Tot slot ziet ook de ChristenUnie dat het voorstel “fundamenteel is gewijzigd qua structuur en inhoud”, en vraagt het kabinet of het heeft overwogen de nieuwe versie opnieuw ter advies voor te leggen aan zowel de Autoriteit Persoonsgegevens en de Raad van State.
“Recept voor datamisbruik”
De enige inbreng die niet aandringt op een grondigere behandeling is die van de Partij voor de Dieren. Deze is van oordeel is dat de regering het gehele wetsvoorstel zou moeten intrekken wegens de hevige en fundamentele kritiek die er op het eerdere voorstel kwam vanuit adviesorganen en maatschappelijke organisaties: “Een wet die leest als een recept voor (data)misbruik, privacy schendingen, mensenrechtenschendingen en andere grove misstanden.” PVV, Forum voor Democratie en 50Plus leverden geen inbreng op het voorstel.
Voorlopig kunnen we stellen dat de Kamer zich bewust toont van het wetsvoorstel dat op tafel ligt. Uit de 36 pagina’s aan schriftelijke inbreng in de eerste behandelronde blijkt dat de wet Kamerbreed kritisch wordt bekeken. Dat alleen is al winst ten opzichte van SyRI, dat als hamerstuk werd aangenomen na een korte schriftelijke behandeling.
Uitstel
Daarbij lijken alle fracties zich bewust te zijn van de complexiteit en ingrijpendheid van deze wet, zo blijkt uit de terechte vraag om een nieuw advies over het aangepaste voorstel. Waar het voorstel dat de Raad van State en de Autoriteit Persoonsgegevens beoordeelden slechts een skelet vormde voor de bevoegdheden die de regering met de WGS wil creëren, worden met de last minute uitbreiding van de wet vier publiek-private SyRI’s aan de wet toegevoegd. Die SyRI’s verschillen sterk van elkaar, zowel in werkterrein als in de verregaandheid, reikwijdte en mogelijke gevolgen voor burgers. De Raad van State adviseerde niet voor niets dat er voor iedere SyRI een aparte wet zou moeten komen. Alleen daarom al zouden zowel de AP en de RvS het wetsvoorstel opnieuw in al haar nieuwe aspecten van advies moeten voorzien.

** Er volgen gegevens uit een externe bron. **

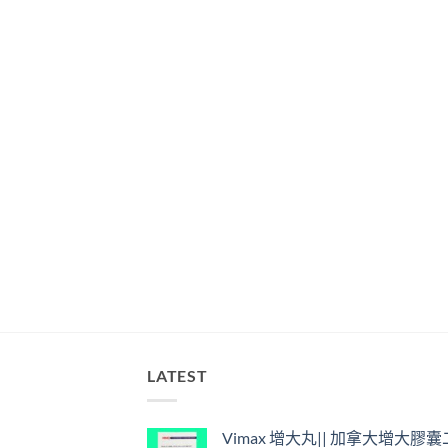
LATEST
Vimax 增大丸|| 加拿大增大膠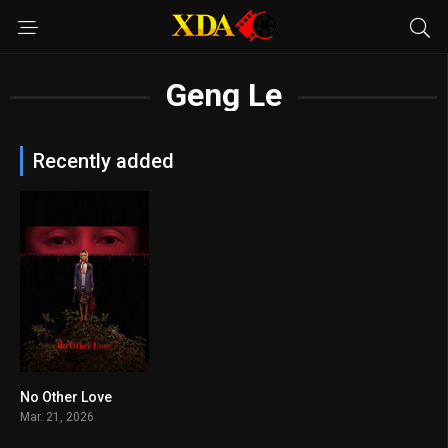
Geng Le
Recently added
No Other Love
6.3
Mar. 21, 2026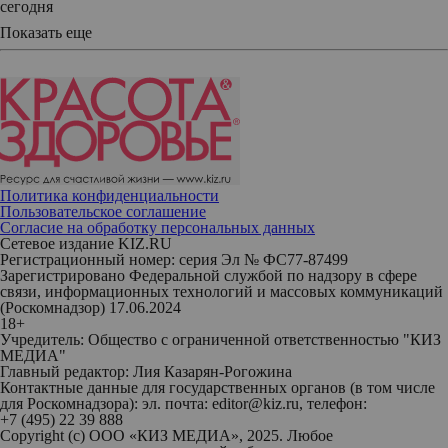
сегодня
Показать еще
Политика конфиденциальности
Пользовательское соглашение
Согласие на обработку персональных данных
Сетевое издание KIZ.RU
Регистрационный номер: серия Эл № ФС77-87499
Зарегистрировано Федеральной службой по надзору в сфере
связи, информационных технологий и массовых коммуникаций
(Роскомнадзор) 17.06.2024
18+
Учредитель: Общество с ограниченной ответственностью "КИЗ
МЕДИА"
Главный редактор: Лия Казарян-Рогожина
Контактные данные для государственных органов (в том числе
для Роскомнадзора): эл. почта: editor@kiz.ru, телефон:
+7 (495) 22 39 888
Copyright (с) ООО «КИЗ МЕДИА», 2025. Любое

Dat zou niet alleen de informatiepositie van de Tweede Kamer verbeteren, maar biedt eveneens de partijen verantwoordelijk voor de uitvoering de kans om een grondige zienswijze te ontwikkelen op de kaderwet en de vier daaraan toegevoegde samenwerkingsverbanden. Bovendien kan uit het nieuwe advies van deze colleges duidelijk worden in hoeverre de regering tegemoet is gekomen aan het eerste advies dat beide gaven over de WGS, en in hoeverre de aanpassingen cosmetisch van aard zijn.
De Kamer zou er daarom goed aan doen de behandeling van de wet, nieuwe adviezen van de AP en RvS incluis, ten minste over het zomerreces heen te tillen. Het is nog niet bekend wanneer het kabinet reageert op de inbreng van de Kamer.